* Things to do *
A. Reproduce word for word the stretch of the People v. Adkins opinion from "Following a jury" through "conviction and sentence.".
B. Answer these questions from the People v. Adkins opinion:
(i) On what date was the decision issued?
(ii) Which resident of the building noticed the forced back door and called the police?
(iii) Where did the officer processing the scene find the large knife?
C. Write the next part of the People v. Adkins opinion, picking up after its final sentence.

* Extract provided *
++++++++
People v. Adkins
Decision Date | 21 October 2010 |
Docket Number | No. 107309.,107309. |
Citation | 940 N.E.2d 11,346 Ill.Dec. 11,239 Ill.2d 1 |
Parties | The PEOPLE of the State of Illinois, Appellee,v.Rodney ADKINS, Appellee. |
Court | Illinois Supreme Court |
OPINION TEXT STARTS HERE
Michael J. Pelletier, State Appellate Def., Charles M. Schiedel, Deputy Def., Allen H. Andrews, Asst. Appellate Def. of Office of the State Appellate Def., of Springfield, for appellant.Lisa Madigan, Atty. Gen., of Springfield, Anita Alvarez, State's Atty., of Chicago (Alan J. Spellberg, John E. Nowak, Asst. State's Attorneys, of counsel), for the People.
Following a jury trial in the circuit court of Cook County, defendant Rodney Adkins was found guilty of first degree murder (720 ILCS 5/9–1(a) (West 2002)), home invasion (720 ILCS 5/12–11(a)(2) (West 2002)), and residential burglary (720 ILCS 5/19–3(a) (West 2002)). He waived a jury trial for the sentencing phase. In a subsequent bench trial, he was sentenced to
[346 Ill.Dec. 15 , 940 N.E.2d 15]
death. He filed a motion for a new trial, which was denied by the trial court. His appeal lies directly to this court under Supreme Court Rule 603 (134 Ill.2d R. 603). For the reasons set forth below, we affirm his conviction and sentence.
On July 31, 2003, two burglaries and one murder were committed at 936 Washington Boulevard in Oak Park. When Frank Perino, a resident of the building, returned from work that afternoon and entered through the rear entrance, he noticed that the back door of Catherine McAvinchey's condominium unit had been forced open. He called the police and let them inside the building when they arrived. Officer Michael Kelly and two other officers entered the unit that had been broken into and found McAvinchey, face down on the floor. Firefighters who responded detected no vital signs.
The officer who processed the scene observed that the rear door to the apartment had been kicked in. The footprint on the door was upside down, with the heel at the top of the print and the toe at the bottom. On a kitchen counter just inside the door, the officer found a plastic cap shaped like a cap for a soda bottle but “four or five inches around” with a slot in it, as if a large bottle had been used as a bank. In the kitchen sink, he found a large knife with a bloodstain beneath it. The knife matched a set of knives stored in a wooden block on the counter. At trial, a State Police DNA analyst testified that she compared blood samples collected at the crime scene to samples from defendant, his girlfriend Romanette Norwood, and the victim. Blood found on the handle and blade of the knife was consistent with the victim's.
++++++++
* Record extracts *
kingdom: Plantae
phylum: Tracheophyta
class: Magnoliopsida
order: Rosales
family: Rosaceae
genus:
++++++++
* Outputs by task *
A.
Following a jury trial in the circuit court of Cook County, defendant Rodney Adkins was found guilty of first degree murder (720 ILCS 5/9–1(a) (West 2002)), home invasion (720 ILCS 5/12–11(a)(2) (West 2002)), and residential burglary (720 ILCS 5/19–3(a) (West 2002)). He waived a jury trial for the sentencing phase. In a subsequent bench trial, he was sentenced to
[346 Ill.Dec. 15 , 940 N.E.2d 15]
death. He filed a motion for a new trial, which was denied by the trial court. His appeal lies directly to this court under Supreme Court Rule 603 (134 Ill.2d R. 603). For the reasons set forth below, we affirm his conviction and sentence.

B.
(i) 21 October 2010.
(ii) Frank Perino.
(iii) In the kitchen sink.

C.
In the living room, the officer found the victim lying face down on the floor with a large pool of blood around her head and neck. The pool of blood had begun to dry at the edges. Clear fluid found when the body was moved was later determined to be spinal fluid. A bloodstain on the back of her shirt appeared to have been made by wiping the knife blade on the shirt.
The apartment had been ransacked. Desk drawers and dresser drawers were pulled out. Two purses appeared to have been rifled through. An empty space on the desk, near a printer and power cord, was the size of a computer. A large plastic bottle with a picture of a football helmet on it was lying on a chair near the desk. The bottle had no cap and it appeared to match the bottle cap found in the kitchen.
Christine Callahan was the victim's neighbor. The two women, along with Perino and a fourth resident of the building, used the same locked entrance in the rear of the building to access their units. The lock did not always work. The back door to Callahan's apartment was approximately 20 feet from the victim's back door. Callahan's apartment was also burglarized on July 31. Several pieces of jewelry were taken, along with a large plastic bottle with a Cleveland Browns logo in which she saved coins. She identified the bottle found on the chair in the victim's apartment as the one that had been taken from her apartment. At trial, a State Police fingerprint analyst testified that she compared latent fingerprints from the crime scenes to exemplars from defendant, Norwood, and the victim. She found one fingerprint belonging to the defendant on the plastic bottle.
The same officer who processed the murder scene processed Callahan's apartment. He observed that her back door had also been kicked in and her apartment
[346 Ill.Dec. 16 , 940 N.E.2d 16]
ransacked. He found a cigarette butt on the floor at the bottom of a spiral staircase that led to the upper level of Callahan's unit. He collected the cigarette butt and sent it to the crime lab for processing. The State Police DNA analyst testified at trial that the male DNA profile found on the cigarette butt would be expected to occur in approximately one in 650 billion black individuals, one in 2.1 trillion white individuals, and one in 2.5 trillion Hispanic unrelated individuals. The profile matched defendant's DNA profile.
On September 8 and 9, 2003, Norwood was interviewed by the Oak Park police. She was wearing a Gucci watch and a pair of prescription eyeglasses, which were taken from her and inventoried as evidence. Information from this interview led police to a pawn shop and to the apartment of Fanny Roberts, defendant's mother. At the pawn shop, police obtained pawn sheets dated July 31, 2003, containing defendant's name. The police recovered a pair of sunglasses from Roberts' apartment.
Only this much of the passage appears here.